# Why is the take-home exam so hard?



## maskdmirag (Jan 19, 2010)

I know people are going to laugh, but I managed to pass the Transportation PE in california, but I did not do the Take-home exam. (I figured I had no shot at passing so I would put it off)

I spent Two Hours sunday night combing the Board Rules and Professional engineers act, and still am not sure about a number of questions. I printed them out and read through them today and still many questions and answers seem ambiguous, and some I just can not find any reference to at all.

Do I just say screw it and send in what I have an hope for the best, or do I wrack my mind trying again and again to answer these stupid questions?

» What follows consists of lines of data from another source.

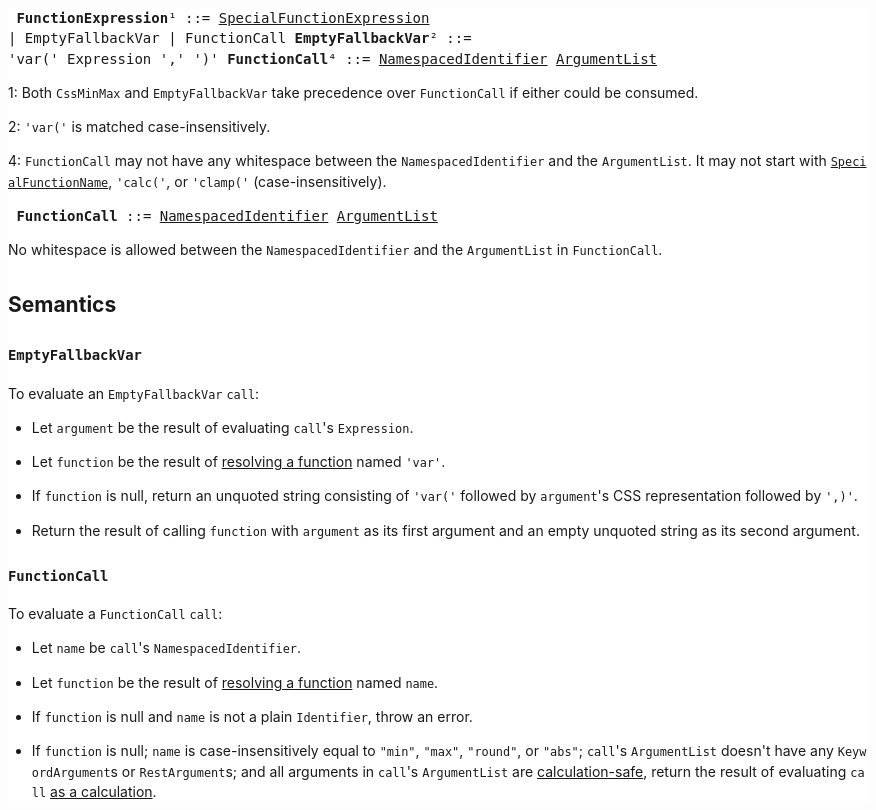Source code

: <x><pre>
**FunctionExpression**¹ ::= [SpecialFunctionExpression]
&#32;                     | EmptyFallbackVar
&#32;                     | FunctionCall
**EmptyFallbackVar**²   ::= 'var(' Expression ',' ')'
**FunctionCall**⁴       ::= [NamespacedIdentifier] [ArgumentList]
</pre></x>

[SpecialFunctionExpression]: syntax.md#specialfunctionexpression
[NamespacedIdentifier]: modules.md#syntax
[ArgumentList]: syntax.md#argumentlist

1: Both `CssMinMax` and `EmptyFallbackVar` take precedence over `FunctionCall`
   if either could be consumed.

2: `'var('` is matched case-insensitively.

4: `FunctionCall` may not have any whitespace between the `NamespacedIdentifier`
   and the `ArgumentList`. It may not start with [`SpecialFunctionName`],
   `'calc('`, or `'clamp('` (case-insensitively).

[`SpecialFunctionName`]: syntax.md#specialfunctionexpression

<x><pre>
**FunctionCall** ::= [NamespacedIdentifier] [ArgumentList]
</pre></x>

No whitespace is allowed between the `NamespacedIdentifier` and the
`ArgumentList` in `FunctionCall`.

## Semantics

### `EmptyFallbackVar`

To evaluate an `EmptyFallbackVar` `call`:

* Let `argument` be the result of evaluating `call`'s `Expression`.

* Let `function` be the result of [resolving a function] named `'var'`.

  [resolving a function]: modules.md#resolving-a-member

* If `function` is null, return an unquoted string consisting of `'var('`
  followed by `argument`'s CSS representation followed by `',)'`.

* Return the result of calling `function` with `argument` as its first argument
  and an empty unquoted string as its second argument.

### `FunctionCall`

To evaluate a `FunctionCall` `call`:

* Let `name` be `call`'s `NamespacedIdentifier`.

* Let `function` be the result of [resolving a function] named `name`.

* If `function` is null and `name` is not a plain `Identifier`, throw an error.

* If `function` is null; `name` is case-insensitively equal to `"min"`, `"max"`,
  `"round"`, or `"abs"`; `call`'s `ArgumentList` doesn't have any
  `KeywordArgument`s or `RestArgument`s; and all arguments in `call`'s
  `ArgumentList` are [calculation-safe], return the result of evaluating
  `call` [as a calculation].


[calculation]: types/calculation.md
[special number]: #special-number
  [calculation-safe]: types/calculation.md#calculation-safe-expression
  [as a calculation]: types/calculation.md#evaluating-a-functioncall-as-a-calculation
[`ParameterList`]: syntax.md#parameterlist
[converting]: types/number.md#converting-a-number-to-a-unit
[`hsl()`]: #hsl-and-hsla
[`color.saturation($color)`]: built-in-modules/color.md#saturation
[`color.lightness($color)`]: built-in-modules/color.md#lightness
  [`alpha()` function]: https://blogs.msdn.microsoft.com/ie/2010/08/17/ie9-opacity-and-alpha/
[percent-converting]: built-in-modules/color.md#percent-converting-a-number
[normalizing]: built-in-modules/color.md#normalizing-color-channels
[known color space]: types/color.md#known-color-space
[special variable string]: #special-variable-string
[parsing]: built-in-modules/color.md#parsing-color-components
[legacy color]: types/color.md#legacy-color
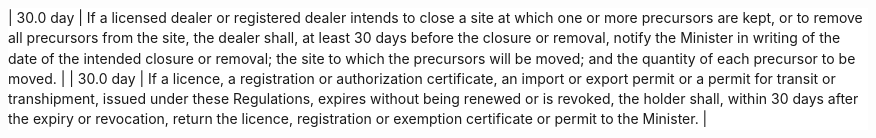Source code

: | 30.0 day   | If a licensed dealer or registered dealer intends to close a site at which one or more precursors are kept, or to remove all precursors from the site, the dealer shall, at least 30 days before the closure or removal, notify the Minister in writing of the date of the intended closure or removal; the site to which the precursors will be moved; and the quantity of each precursor to be moved.                                                                                                                                                                                                                                                                                                                                                                                                                                                                                                                                                                                                                                                                                                                                                                                                                                                                                                                                                                                                                                                                                                                                                                                                                                                                                                                                                                                                                                                                                                                                                                                                                                                                                                                                                                                                                                                                                                          |
| 30.0 day   | If a licence, a registration or authorization certificate, an import or export permit or a permit for transit or transhipment, issued under these Regulations, expires without being renewed or is revoked, the holder shall, within 30 days after the expiry or revocation, return the licence, registration or exemption certificate or permit to the Minister.                                                                                                                                                                                                                                                                                                                                                                                                                                                                                                                                                                                                                                                                                                                                                                                                                                                                                                                                                                                                                                                                                                                                                                                                                                                                                                                                                                                                                                                                                                                                                                                                                                                                                                                                                                                                                                                                                                                                                |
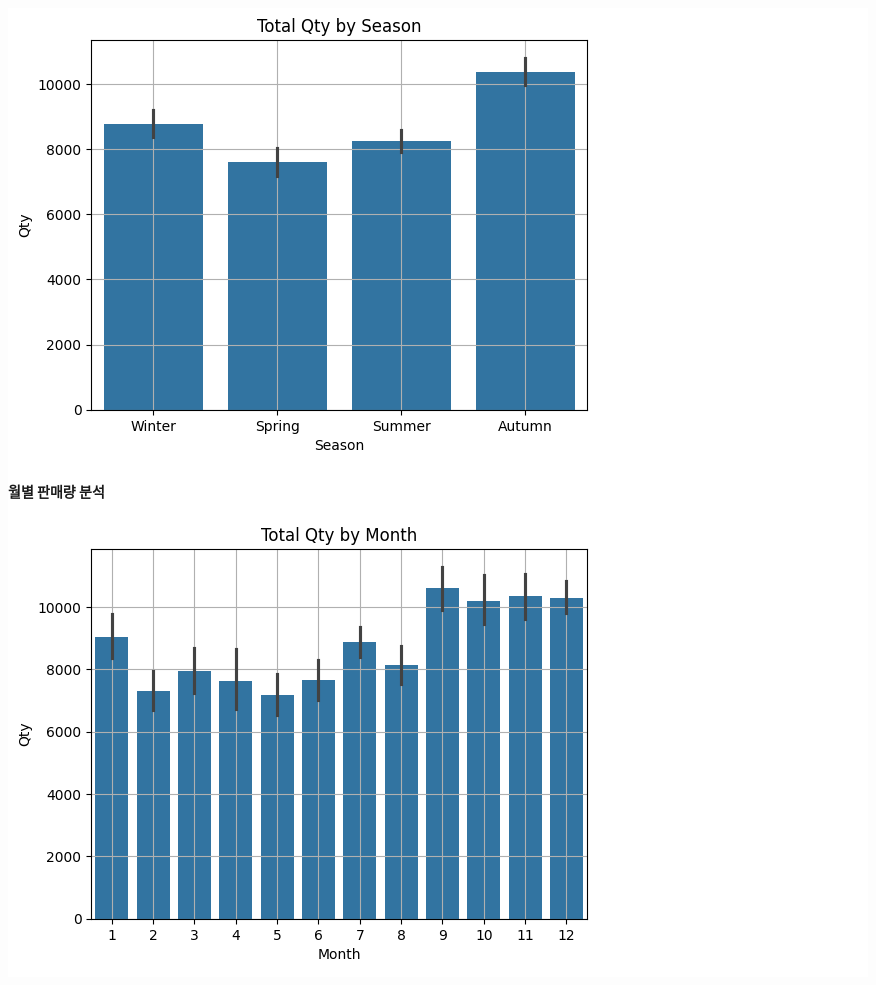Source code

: ![계절별 판매량 추이](https://github.com/tae2on/tae2on.github.io/blob/main/assets/img/miniproject6_1_img09.png?raw=true)


**월별 판매량 분석**

![월별 판매량 분석](https://github.com/tae2on/tae2on.github.io/blob/main/assets/img/miniproject6_1_img10.png?raw=true)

If I send it in and get mroe than 7 wrong it just emans i have to re-take the take-home portion, but that will delay my license and thus my bonus that much longer.


----------



## benbo (Jan 19, 2010)

maskdmirag said:


> I know people are going to laugh, but I managed to pass the Transportation PE in california, but I did not do the Take-home exam. (I figured I had no shot at passing so I would put it off)
> I spent Two Hours sunday night combing the Board Rules and Professional engineers act, and still am not sure about a number of questions. I printed them out and read through them today and still many questions and answers seem ambiguous, and some I just can not find any reference to at all.
> 
> Do I just say screw it and send in what I have an hope for the best, or do I wrack my mind trying again and again to answer these stupid questions?
> ...


I'm not going to laugh, because I also thought that it was not trivial. The "Plain Language" book is anything but plain language. I'd say just do the best you can and send it in.


----------



## civilist (Jan 20, 2010)

maskdmirag said:


> I know people are going to laugh, but I managed to pass the Transportation PE in california, but I did not do the Take-home exam. (I figured I had no shot at passing so I would put it off)
> I spent Two Hours sunday night combing the Board Rules and Professional engineers act, and still am not sure about a number of questions. I printed them out and read through them today and still many questions and answers seem ambiguous, and some I just can not find any reference to at all.
> 
> Do I just say screw it and send in what I have an hope for the best, or do I wrack my mind trying again and again to answer these stupid questions?
> ...



The test is no joke; it is not meant to be easy. I thought it was somewhat difficult, in the sense that not all the answers were straight forward from reference material. My advise: try to do your best on all the questions and turn it. That was what I did and I was slightly surprised I passed.


----------



## Jiggalolo (Jan 22, 2010)

Okay, I'm going to laugh. LOL. But not because you guys felt it was hard, but because I also thought it was not a piece of cake.


----------



## NCcarguy (Jan 26, 2010)

I thought the ethics exam I had to take for the application to take the PE exam was tough! I think I spent more time on that than I did the actual exam! So no...I don't think anyone will laugh. Just do the best you can and turn it in.


----------